(Listing excerpted from a collection)
#####

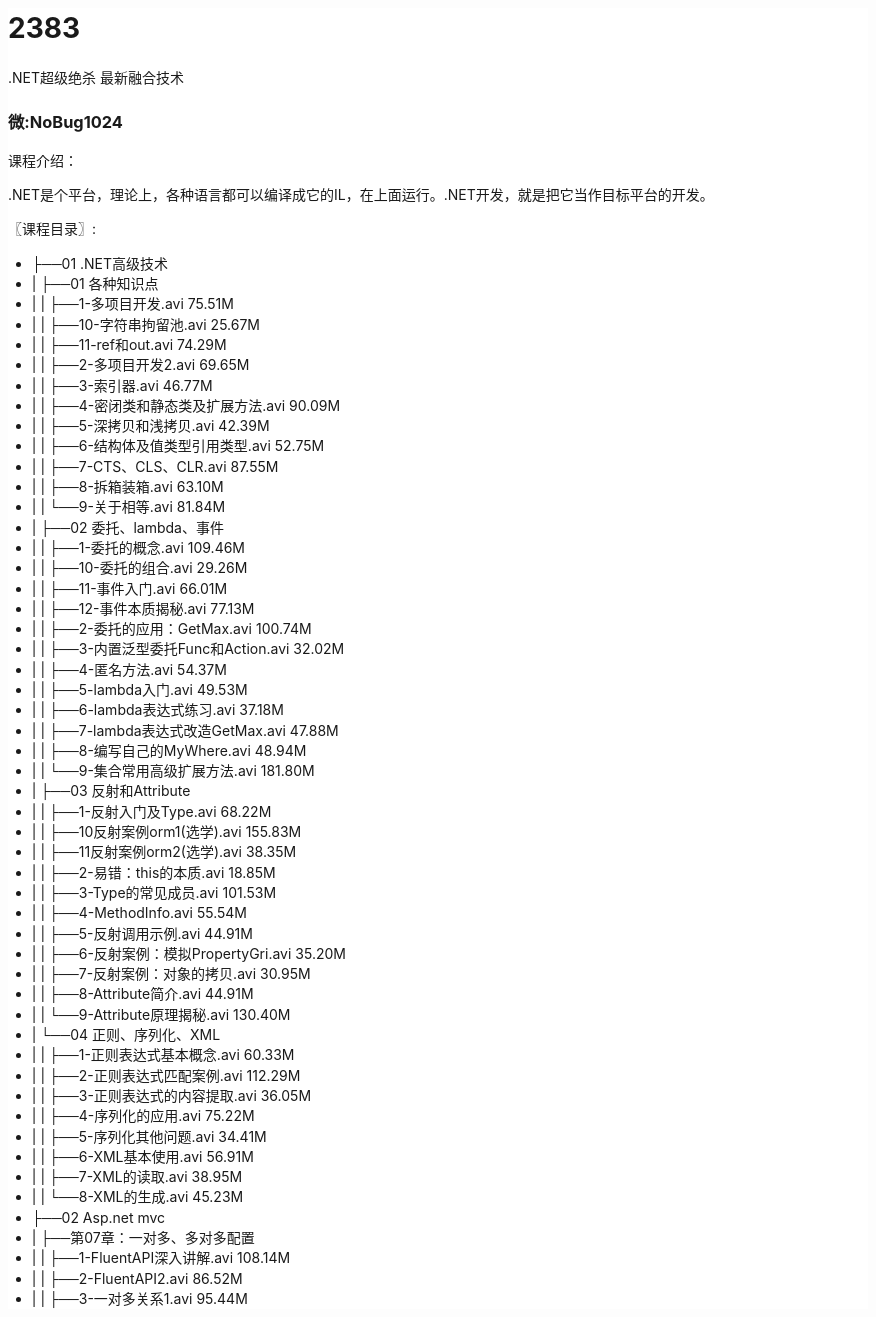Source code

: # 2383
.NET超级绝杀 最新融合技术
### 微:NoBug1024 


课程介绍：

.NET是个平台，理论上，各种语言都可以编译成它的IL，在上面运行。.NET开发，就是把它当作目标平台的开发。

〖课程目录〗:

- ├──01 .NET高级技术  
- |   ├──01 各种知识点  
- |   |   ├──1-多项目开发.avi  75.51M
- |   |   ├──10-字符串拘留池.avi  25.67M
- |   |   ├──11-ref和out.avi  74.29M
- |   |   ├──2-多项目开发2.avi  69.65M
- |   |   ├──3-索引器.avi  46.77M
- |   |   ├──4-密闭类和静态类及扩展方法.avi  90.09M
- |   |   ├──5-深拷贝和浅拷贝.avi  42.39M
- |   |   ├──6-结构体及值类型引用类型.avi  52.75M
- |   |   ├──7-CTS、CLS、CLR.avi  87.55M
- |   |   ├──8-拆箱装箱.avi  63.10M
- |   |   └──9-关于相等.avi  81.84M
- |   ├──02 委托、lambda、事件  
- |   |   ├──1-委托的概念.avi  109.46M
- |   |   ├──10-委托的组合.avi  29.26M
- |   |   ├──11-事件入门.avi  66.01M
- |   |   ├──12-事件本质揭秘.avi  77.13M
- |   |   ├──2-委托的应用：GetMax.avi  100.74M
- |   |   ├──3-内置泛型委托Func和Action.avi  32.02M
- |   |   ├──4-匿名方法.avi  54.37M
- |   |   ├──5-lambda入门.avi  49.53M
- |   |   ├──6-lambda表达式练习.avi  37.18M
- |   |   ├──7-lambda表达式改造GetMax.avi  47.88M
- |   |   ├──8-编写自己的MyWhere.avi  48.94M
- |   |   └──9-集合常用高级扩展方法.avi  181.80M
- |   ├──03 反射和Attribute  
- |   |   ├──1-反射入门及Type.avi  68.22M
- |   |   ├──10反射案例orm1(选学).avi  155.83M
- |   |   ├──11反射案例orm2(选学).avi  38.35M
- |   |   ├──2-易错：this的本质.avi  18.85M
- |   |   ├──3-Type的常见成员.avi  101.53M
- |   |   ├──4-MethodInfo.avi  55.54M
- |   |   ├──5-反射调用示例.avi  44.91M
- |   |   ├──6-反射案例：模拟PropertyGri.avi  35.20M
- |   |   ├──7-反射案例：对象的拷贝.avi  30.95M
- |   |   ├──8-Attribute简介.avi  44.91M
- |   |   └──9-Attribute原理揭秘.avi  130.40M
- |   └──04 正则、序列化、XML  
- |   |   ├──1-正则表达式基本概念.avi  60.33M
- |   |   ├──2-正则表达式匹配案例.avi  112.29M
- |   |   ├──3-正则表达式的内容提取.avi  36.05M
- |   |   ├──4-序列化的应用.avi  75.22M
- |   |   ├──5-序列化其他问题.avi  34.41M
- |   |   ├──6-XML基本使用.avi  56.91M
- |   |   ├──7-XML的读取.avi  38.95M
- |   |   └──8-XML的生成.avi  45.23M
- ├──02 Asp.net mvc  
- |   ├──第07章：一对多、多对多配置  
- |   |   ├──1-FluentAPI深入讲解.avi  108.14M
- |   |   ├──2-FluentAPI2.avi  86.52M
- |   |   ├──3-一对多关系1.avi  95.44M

#####

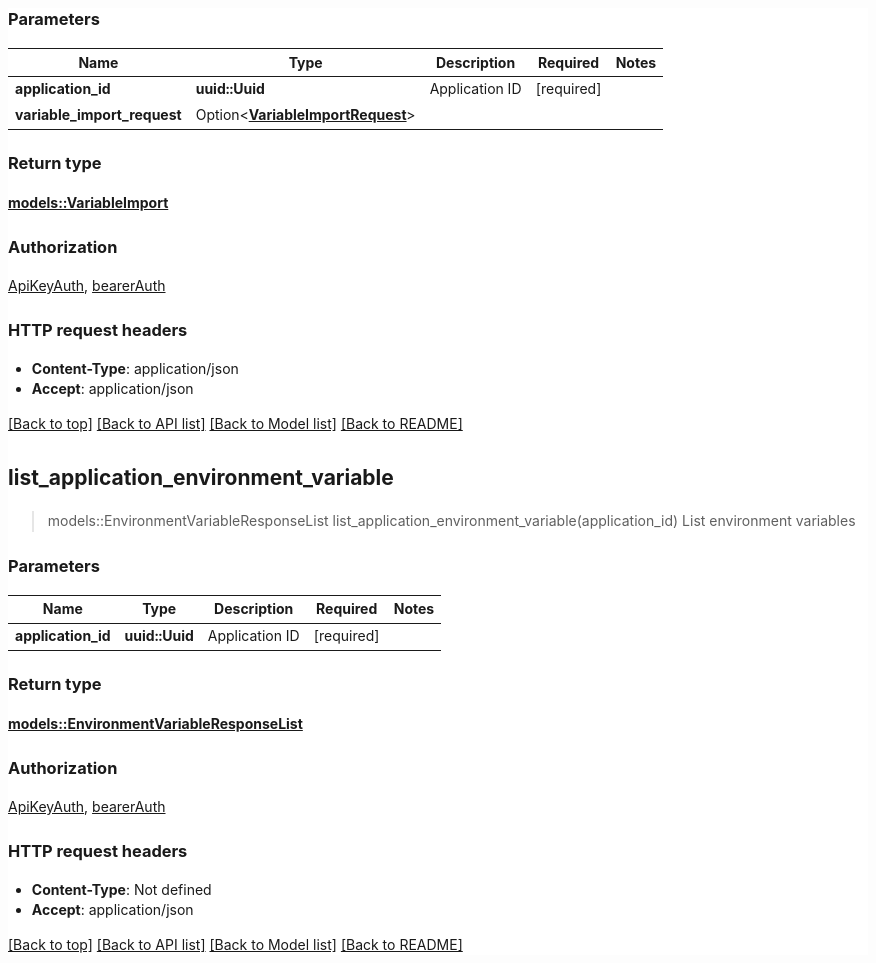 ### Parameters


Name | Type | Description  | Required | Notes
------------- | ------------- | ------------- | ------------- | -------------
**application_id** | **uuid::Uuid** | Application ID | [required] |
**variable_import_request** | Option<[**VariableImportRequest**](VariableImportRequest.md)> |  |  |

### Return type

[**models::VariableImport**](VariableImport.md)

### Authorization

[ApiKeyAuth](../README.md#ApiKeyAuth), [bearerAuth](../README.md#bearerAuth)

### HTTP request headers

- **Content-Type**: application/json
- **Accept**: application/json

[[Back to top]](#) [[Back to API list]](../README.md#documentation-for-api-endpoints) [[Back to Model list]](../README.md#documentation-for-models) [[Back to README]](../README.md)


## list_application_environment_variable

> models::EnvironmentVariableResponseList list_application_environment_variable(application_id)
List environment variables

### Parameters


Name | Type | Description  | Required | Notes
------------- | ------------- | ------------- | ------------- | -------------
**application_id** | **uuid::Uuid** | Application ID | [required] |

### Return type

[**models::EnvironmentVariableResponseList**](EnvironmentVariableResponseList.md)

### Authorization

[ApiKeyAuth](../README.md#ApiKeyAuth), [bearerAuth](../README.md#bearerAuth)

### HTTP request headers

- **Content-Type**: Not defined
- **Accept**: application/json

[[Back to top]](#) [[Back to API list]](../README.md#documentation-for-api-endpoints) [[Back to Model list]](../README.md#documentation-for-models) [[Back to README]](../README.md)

#####

# What you need to do
Return each line of the listing that includes the string "Content". Matching is case-sensitive.

# Response for this exercise
- **Content-Type**: application/json
- **Content-Type**: Not defined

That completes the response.